:: DIRECTIONS ::
Write out only the lines running from the one that contains "associer ce bandeau" to the end of the material, both ends included.

:: RECORDS SUPPLIED ::
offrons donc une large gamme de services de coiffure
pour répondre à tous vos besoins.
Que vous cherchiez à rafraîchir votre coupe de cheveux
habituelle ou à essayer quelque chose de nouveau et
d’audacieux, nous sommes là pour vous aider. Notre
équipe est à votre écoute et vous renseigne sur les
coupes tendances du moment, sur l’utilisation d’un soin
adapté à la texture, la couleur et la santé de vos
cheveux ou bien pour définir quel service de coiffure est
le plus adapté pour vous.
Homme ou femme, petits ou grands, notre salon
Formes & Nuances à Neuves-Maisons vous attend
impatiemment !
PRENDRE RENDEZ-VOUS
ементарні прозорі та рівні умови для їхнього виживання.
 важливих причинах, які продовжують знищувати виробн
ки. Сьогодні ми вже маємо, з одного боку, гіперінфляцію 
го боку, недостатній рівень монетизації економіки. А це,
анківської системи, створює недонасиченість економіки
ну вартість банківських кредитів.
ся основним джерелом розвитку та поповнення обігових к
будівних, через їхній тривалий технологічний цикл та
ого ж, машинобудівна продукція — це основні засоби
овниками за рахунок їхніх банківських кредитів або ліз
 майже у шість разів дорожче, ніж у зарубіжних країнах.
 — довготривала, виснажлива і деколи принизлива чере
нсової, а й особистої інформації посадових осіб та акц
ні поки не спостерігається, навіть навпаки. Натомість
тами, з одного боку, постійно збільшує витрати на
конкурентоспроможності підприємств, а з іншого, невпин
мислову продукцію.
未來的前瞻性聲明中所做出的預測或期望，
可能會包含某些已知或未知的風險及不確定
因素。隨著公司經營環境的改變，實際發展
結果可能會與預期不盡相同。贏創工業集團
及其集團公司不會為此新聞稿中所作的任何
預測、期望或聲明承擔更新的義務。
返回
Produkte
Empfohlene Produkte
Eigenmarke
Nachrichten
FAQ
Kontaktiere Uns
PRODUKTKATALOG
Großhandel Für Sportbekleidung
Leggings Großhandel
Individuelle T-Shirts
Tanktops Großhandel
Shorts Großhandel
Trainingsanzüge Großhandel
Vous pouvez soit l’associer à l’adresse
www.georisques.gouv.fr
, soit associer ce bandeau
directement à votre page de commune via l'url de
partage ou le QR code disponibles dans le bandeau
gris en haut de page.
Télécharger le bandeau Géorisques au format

:: FINISHED EXERCISE ::
, soit associer ce bandeau
directement à votre page de commune via l'url de
partage ou le QR code disponibles dans le bandeau
gris en haut de page.
Télécharger le bandeau Géorisques au format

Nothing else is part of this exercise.